• DIRECTIONS FOR THIS TASK:
An exact transcription of every record is needed.

+++ EXTRACTED MATERIAL +++

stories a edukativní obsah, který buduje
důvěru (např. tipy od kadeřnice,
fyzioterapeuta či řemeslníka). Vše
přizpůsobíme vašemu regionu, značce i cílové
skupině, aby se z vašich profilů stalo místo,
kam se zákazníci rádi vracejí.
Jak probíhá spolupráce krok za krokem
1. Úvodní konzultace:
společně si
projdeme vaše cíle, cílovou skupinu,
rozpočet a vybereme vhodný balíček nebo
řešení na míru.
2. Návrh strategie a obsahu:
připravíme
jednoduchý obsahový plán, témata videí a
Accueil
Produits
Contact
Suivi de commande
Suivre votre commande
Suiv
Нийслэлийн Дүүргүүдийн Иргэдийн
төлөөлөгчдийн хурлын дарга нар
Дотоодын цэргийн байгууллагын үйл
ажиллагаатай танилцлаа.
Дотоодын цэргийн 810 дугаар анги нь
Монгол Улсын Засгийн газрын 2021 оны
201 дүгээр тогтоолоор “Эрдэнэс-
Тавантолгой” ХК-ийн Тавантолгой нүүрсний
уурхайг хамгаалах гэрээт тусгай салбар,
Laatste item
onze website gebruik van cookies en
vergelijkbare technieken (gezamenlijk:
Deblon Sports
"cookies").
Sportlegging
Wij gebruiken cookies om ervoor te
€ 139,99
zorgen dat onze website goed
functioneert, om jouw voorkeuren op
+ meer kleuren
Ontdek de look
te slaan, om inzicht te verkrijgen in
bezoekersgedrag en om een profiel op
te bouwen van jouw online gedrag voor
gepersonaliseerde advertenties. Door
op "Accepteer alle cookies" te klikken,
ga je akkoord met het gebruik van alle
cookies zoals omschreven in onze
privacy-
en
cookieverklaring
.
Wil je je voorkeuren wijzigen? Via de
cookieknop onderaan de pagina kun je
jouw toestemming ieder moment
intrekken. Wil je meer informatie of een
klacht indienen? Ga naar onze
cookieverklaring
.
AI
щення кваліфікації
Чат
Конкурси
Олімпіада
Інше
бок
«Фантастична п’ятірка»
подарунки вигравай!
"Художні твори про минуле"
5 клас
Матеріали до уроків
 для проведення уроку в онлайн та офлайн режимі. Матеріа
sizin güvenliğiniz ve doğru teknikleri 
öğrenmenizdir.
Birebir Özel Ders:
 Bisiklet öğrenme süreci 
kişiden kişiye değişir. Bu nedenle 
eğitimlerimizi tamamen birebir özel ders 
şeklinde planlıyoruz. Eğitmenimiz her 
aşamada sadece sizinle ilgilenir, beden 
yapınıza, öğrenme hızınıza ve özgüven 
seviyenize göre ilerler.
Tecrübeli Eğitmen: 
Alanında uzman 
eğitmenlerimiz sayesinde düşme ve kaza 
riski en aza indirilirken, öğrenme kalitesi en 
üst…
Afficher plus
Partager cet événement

+++

• EXPECTED OUTPUT:
stories a edukativní obsah, který buduje
důvěru (např. tipy od kadeřnice,
fyzioterapeuta či řemeslníka). Vše
přizpůsobíme vašemu regionu, značce i cílové
skupině, aby se z vašich profilů stalo místo,
kam se zákazníci rádi vracejí.
Jak probíhá spolupráce krok za krokem
1. Úvodní konzultace:
společně si
projdeme vaše cíle, cílovou skupinu,
rozpočet a vybereme vhodný balíček nebo
řešení na míru.
2. Návrh strategie a obsahu:
připravíme
jednoduchý obsahový plán, témata videí a
Accueil
Produits
Contact
Suivi de commande
Suivre votre commande
Suiv
Нийслэлийн Дүүргүүдийн Иргэдийн
төлөөлөгчдийн хурлын дарга нар
Дотоодын цэргийн байгууллагын үйл
ажиллагаатай танилцлаа.
Дотоодын цэргийн 810 дугаар анги нь
Монгол Улсын Засгийн газрын 2021 оны
201 дүгээр тогтоолоор “Эрдэнэс-
Тавантолгой” ХК-ийн Тавантолгой нүүрсний
уурхайг хамгаалах гэрээт тусгай салбар,
Laatste item
onze website gebruik van cookies en
vergelijkbare technieken (gezamenlijk:
Deblon Sports
"cookies").
Sportlegging
Wij gebruiken cookies om ervoor te
€ 139,99
zorgen dat onze website goed
functioneert, om jouw voorkeuren op
+ meer kleuren
Ontdek de look
te slaan, om inzicht te verkrijgen in
bezoekersgedrag en om een profiel op
te bouwen van jouw online gedrag voor
gepersonaliseerde advertenties. Door
op "Accepteer alle cookies" te klikken,
ga je akkoord met het gebruik van alle
cookies zoals omschreven in onze
privacy-
en
cookieverklaring
.
Wil je je voorkeuren wijzigen? Via de
cookieknop onderaan de pagina kun je
jouw toestemming ieder moment
intrekken. Wil je meer informatie of een
klacht indienen? Ga naar onze
cookieverklaring
.
AI
щення кваліфікації
Чат
Конкурси
Олімпіада
Інше
бок
«Фантастична п’ятірка»
подарунки вигравай!
"Художні твори про минуле"
5 клас
Матеріали до уроків
 для проведення уроку в онлайн та офлайн режимі. Матеріа
sizin güvenliğiniz ve doğru teknikleri 
öğrenmenizdir.
Birebir Özel Ders:
 Bisiklet öğrenme süreci 
kişiden kişiye değişir. Bu nedenle 
eğitimlerimizi tamamen birebir özel ders 
şeklinde planlıyoruz. Eğitmenimiz her 
aşamada sadece sizinle ilgilenir, beden 
yapınıza, öğrenme hızınıza ve özgüven 
seviyenize göre ilerler.
Tecrübeli Eğitmen: 
Alanında uzman 
eğitmenlerimiz sayesinde düşme ve kaza 
riski en aza indirilirken, öğrenme kalitesi en 
üst…
Afficher plus
Partager cet événement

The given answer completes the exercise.